== RECORDED DATA ==
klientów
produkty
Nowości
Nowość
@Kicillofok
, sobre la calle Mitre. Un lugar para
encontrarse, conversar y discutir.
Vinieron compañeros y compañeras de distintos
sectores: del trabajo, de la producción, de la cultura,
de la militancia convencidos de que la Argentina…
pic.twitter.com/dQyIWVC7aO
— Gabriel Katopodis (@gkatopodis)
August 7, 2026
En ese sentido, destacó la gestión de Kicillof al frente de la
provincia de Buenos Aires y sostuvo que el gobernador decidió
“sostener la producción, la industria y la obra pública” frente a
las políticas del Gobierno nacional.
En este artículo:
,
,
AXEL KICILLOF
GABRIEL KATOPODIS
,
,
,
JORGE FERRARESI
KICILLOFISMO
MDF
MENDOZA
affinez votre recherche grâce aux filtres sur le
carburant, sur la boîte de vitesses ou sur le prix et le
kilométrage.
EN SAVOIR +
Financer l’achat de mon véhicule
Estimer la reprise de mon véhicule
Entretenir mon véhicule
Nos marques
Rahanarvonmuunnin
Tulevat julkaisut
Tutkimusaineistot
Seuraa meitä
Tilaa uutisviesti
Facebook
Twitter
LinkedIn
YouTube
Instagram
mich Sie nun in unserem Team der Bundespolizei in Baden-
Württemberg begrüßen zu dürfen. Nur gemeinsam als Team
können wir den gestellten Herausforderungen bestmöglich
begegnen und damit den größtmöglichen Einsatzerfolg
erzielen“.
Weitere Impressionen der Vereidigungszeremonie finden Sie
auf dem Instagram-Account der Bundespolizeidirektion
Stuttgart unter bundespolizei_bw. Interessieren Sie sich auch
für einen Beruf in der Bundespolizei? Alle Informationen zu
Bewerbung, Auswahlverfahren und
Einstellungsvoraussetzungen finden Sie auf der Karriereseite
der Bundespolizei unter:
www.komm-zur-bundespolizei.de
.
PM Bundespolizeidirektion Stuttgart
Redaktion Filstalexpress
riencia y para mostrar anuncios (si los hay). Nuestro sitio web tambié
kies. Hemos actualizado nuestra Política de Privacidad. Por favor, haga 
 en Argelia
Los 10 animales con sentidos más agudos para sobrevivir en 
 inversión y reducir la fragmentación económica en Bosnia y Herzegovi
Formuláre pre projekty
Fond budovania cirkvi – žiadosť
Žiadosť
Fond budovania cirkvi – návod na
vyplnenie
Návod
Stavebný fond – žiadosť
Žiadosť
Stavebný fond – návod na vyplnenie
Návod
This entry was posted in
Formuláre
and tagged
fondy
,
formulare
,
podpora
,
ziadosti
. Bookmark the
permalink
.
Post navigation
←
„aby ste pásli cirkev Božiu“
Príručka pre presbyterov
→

== REQUIRED WORK ==
Report back each line in the material above that contains the string "unter".

== ANSWER BELOW ==
Stuttgart unter bundespolizei_bw. Interessieren Sie sich auch
der Bundespolizei unter:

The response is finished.